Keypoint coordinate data
>>>
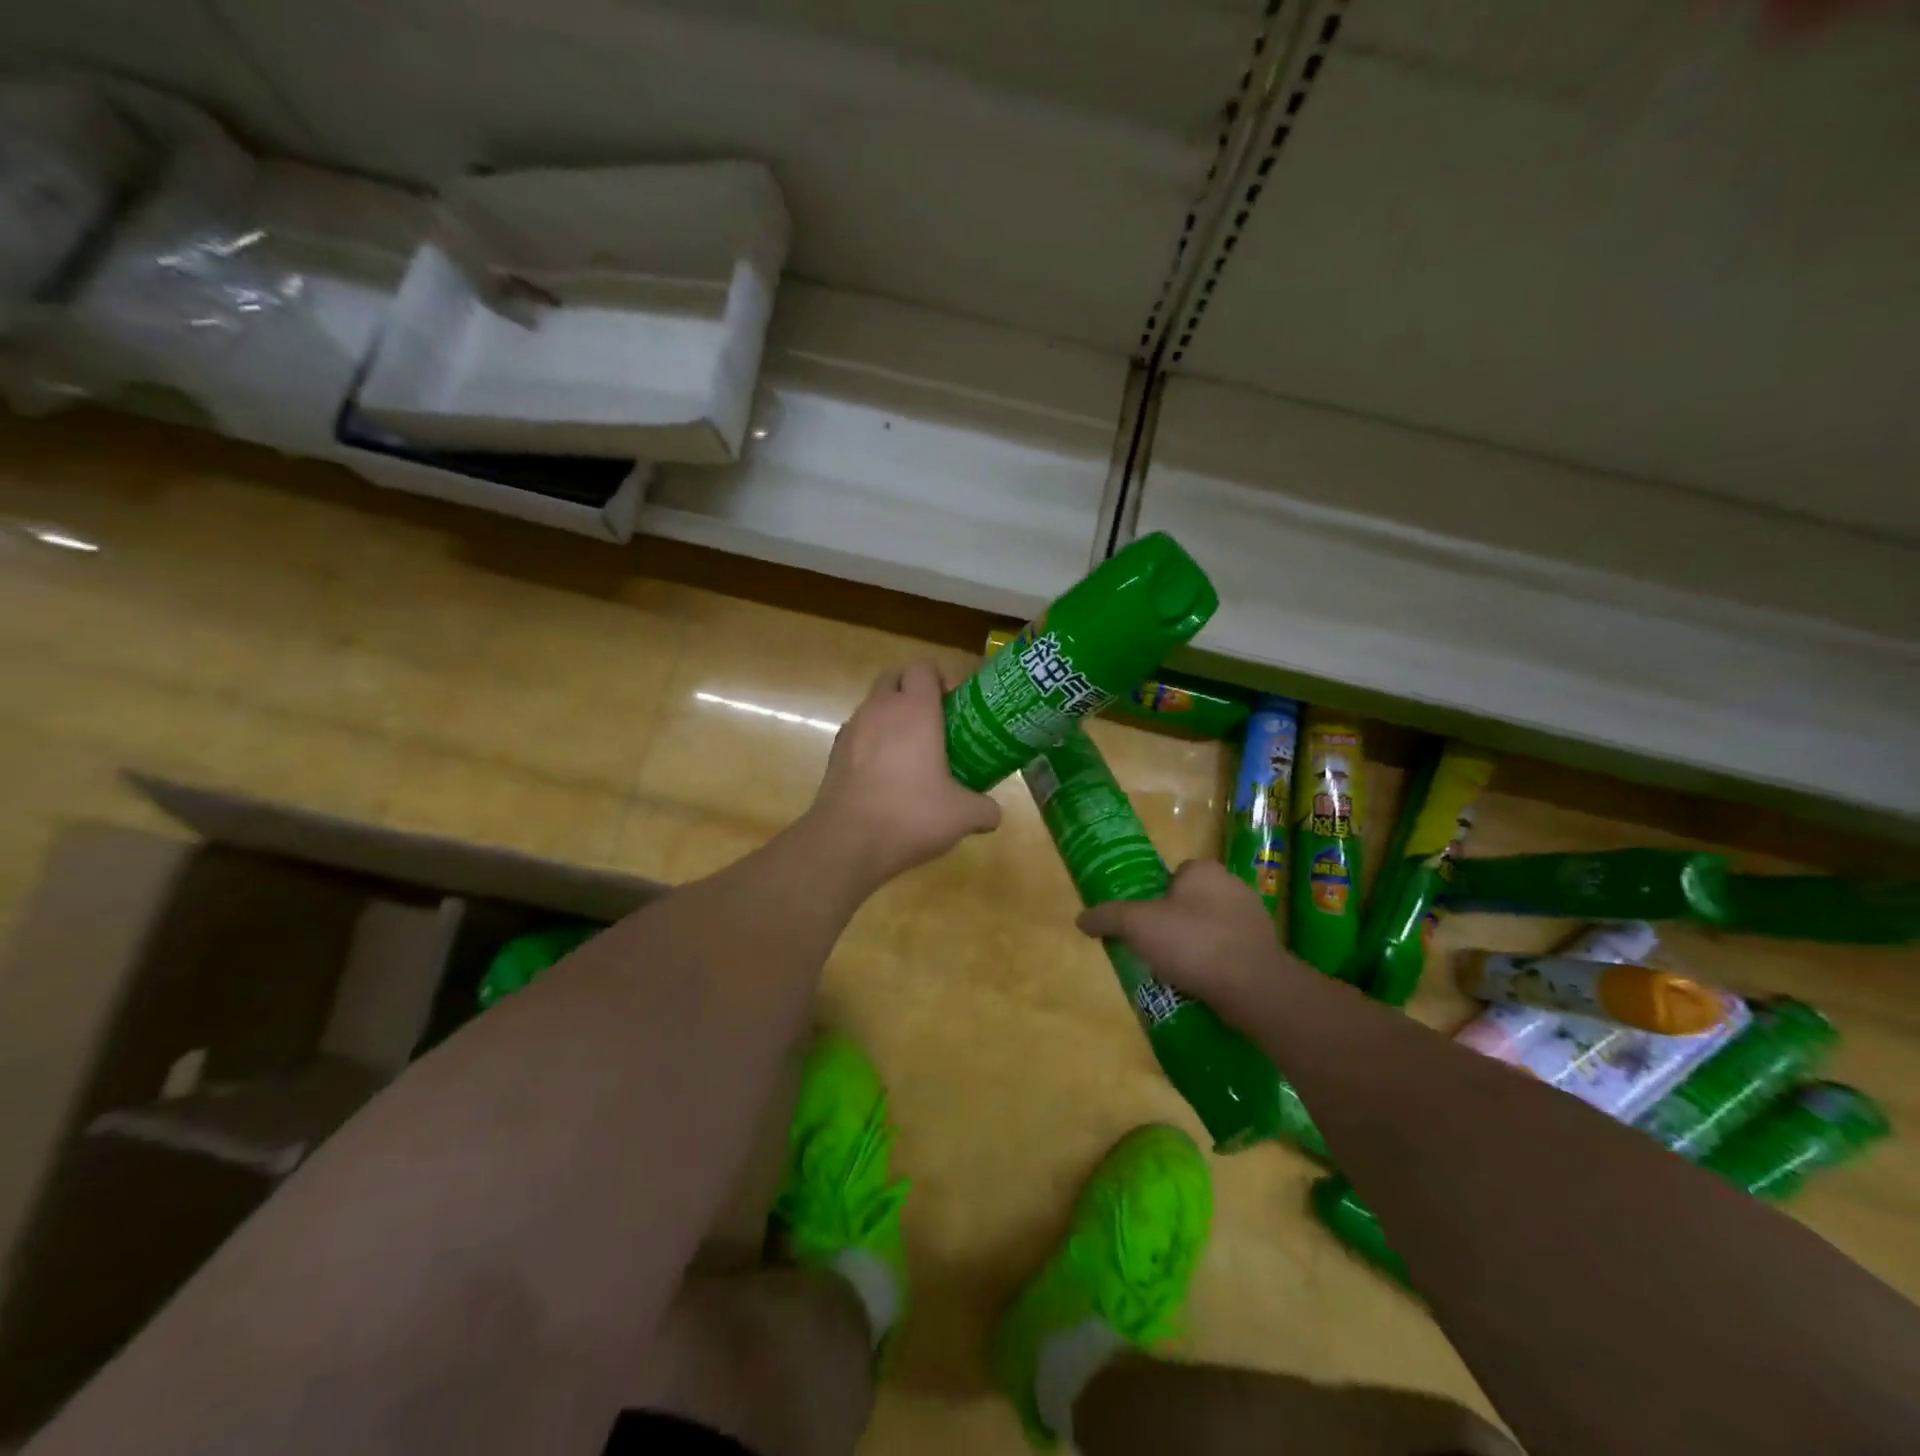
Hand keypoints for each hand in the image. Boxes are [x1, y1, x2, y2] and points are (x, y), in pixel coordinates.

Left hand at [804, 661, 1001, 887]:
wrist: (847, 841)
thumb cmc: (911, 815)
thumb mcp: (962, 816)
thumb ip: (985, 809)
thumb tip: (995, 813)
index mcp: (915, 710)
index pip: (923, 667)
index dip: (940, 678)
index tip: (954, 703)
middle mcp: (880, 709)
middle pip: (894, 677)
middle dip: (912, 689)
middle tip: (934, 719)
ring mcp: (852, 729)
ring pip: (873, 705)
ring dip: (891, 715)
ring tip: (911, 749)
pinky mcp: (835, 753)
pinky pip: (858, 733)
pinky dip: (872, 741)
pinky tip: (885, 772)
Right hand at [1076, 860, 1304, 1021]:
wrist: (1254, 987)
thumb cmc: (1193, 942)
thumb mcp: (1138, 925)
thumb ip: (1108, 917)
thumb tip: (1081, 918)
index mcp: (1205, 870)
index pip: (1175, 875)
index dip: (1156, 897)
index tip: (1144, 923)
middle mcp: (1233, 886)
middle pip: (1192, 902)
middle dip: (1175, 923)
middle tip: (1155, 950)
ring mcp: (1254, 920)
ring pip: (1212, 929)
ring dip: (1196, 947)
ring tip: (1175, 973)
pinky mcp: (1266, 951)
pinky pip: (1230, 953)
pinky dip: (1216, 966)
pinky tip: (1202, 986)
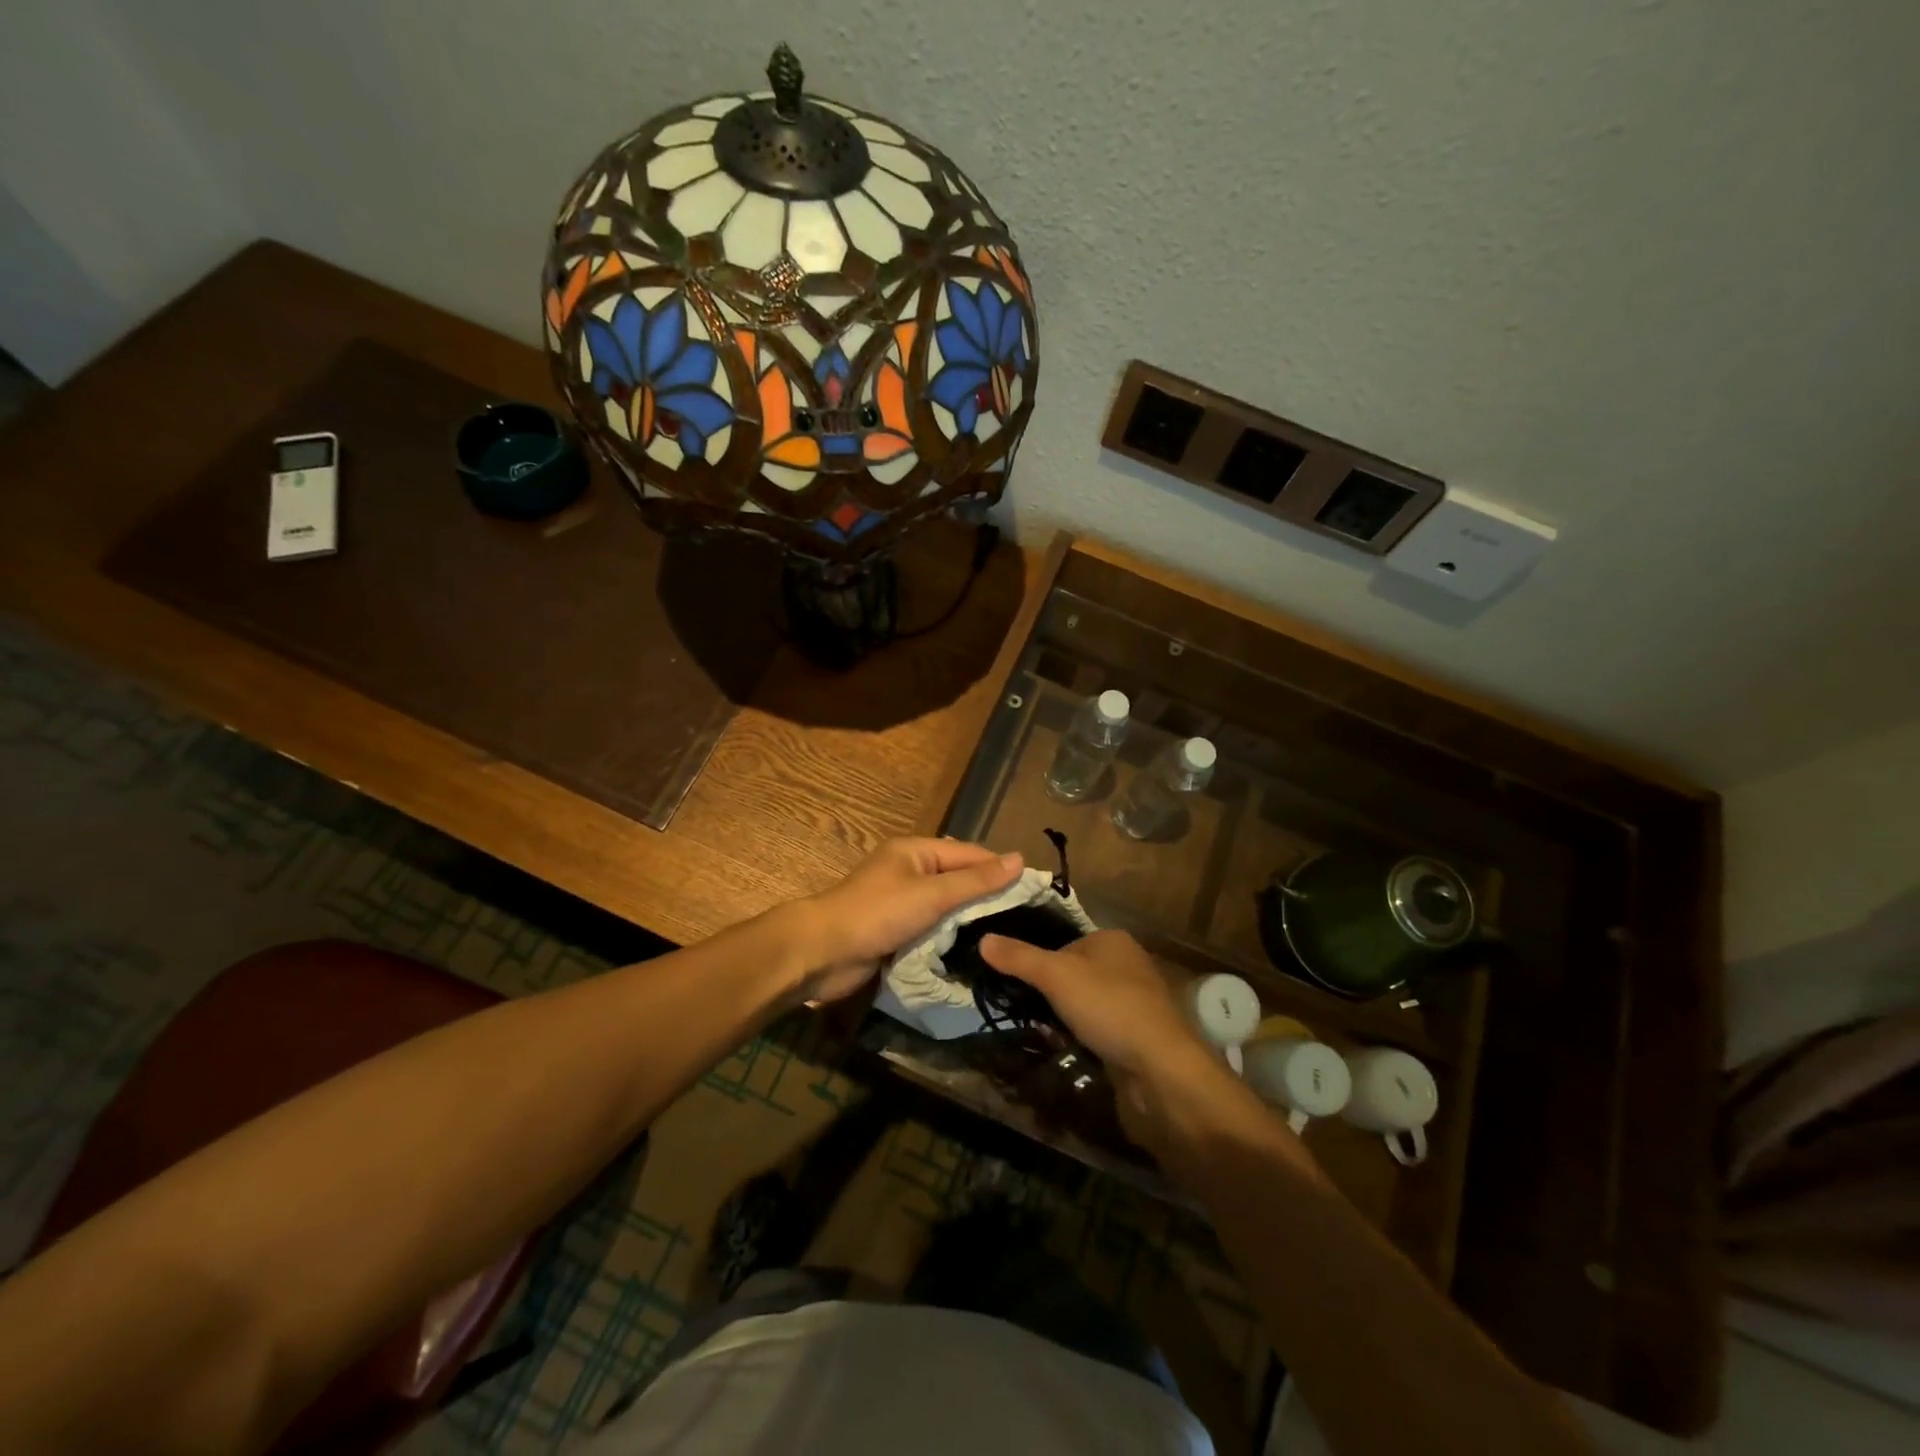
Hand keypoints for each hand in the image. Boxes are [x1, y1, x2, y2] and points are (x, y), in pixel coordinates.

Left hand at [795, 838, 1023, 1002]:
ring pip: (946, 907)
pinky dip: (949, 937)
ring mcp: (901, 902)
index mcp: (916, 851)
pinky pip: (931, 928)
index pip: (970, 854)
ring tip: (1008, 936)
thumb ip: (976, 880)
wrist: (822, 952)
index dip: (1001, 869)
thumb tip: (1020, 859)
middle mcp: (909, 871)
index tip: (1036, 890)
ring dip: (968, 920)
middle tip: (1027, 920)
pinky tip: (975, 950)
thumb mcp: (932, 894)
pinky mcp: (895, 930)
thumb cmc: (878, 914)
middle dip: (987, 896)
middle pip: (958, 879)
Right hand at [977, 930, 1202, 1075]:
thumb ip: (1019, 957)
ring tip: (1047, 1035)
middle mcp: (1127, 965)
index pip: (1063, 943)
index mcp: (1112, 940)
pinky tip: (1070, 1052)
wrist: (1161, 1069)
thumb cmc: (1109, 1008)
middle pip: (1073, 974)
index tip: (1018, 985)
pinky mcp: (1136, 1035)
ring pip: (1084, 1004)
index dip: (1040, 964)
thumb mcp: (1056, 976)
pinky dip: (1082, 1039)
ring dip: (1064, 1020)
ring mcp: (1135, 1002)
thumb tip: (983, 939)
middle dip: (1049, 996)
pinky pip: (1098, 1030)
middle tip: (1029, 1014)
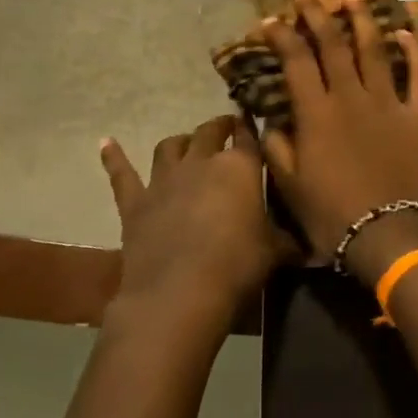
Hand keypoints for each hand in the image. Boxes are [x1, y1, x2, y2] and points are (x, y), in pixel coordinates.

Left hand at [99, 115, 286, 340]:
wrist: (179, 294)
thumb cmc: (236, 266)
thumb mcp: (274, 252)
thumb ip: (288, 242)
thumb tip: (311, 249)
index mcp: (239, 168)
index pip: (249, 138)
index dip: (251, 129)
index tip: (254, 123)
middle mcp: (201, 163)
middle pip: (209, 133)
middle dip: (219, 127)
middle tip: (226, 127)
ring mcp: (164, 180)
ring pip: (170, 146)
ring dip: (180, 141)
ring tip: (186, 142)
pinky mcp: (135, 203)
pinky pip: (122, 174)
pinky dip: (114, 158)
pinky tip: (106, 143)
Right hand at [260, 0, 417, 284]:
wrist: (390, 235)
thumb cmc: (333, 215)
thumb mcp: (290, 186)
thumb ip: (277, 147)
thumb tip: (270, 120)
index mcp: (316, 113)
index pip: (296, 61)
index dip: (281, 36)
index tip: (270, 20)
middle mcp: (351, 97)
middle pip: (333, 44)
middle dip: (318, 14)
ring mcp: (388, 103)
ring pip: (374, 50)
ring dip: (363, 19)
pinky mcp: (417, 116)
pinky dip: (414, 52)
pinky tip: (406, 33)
<<<
Instructions to follow
List, from the entries above, every line in which the word "Left" shows up.

Problem solution
Left hand at [804, 661, 1001, 887]:
Left hand at [795, 838, 1023, 1002]:
Left hand at [99, 115, 286, 340]:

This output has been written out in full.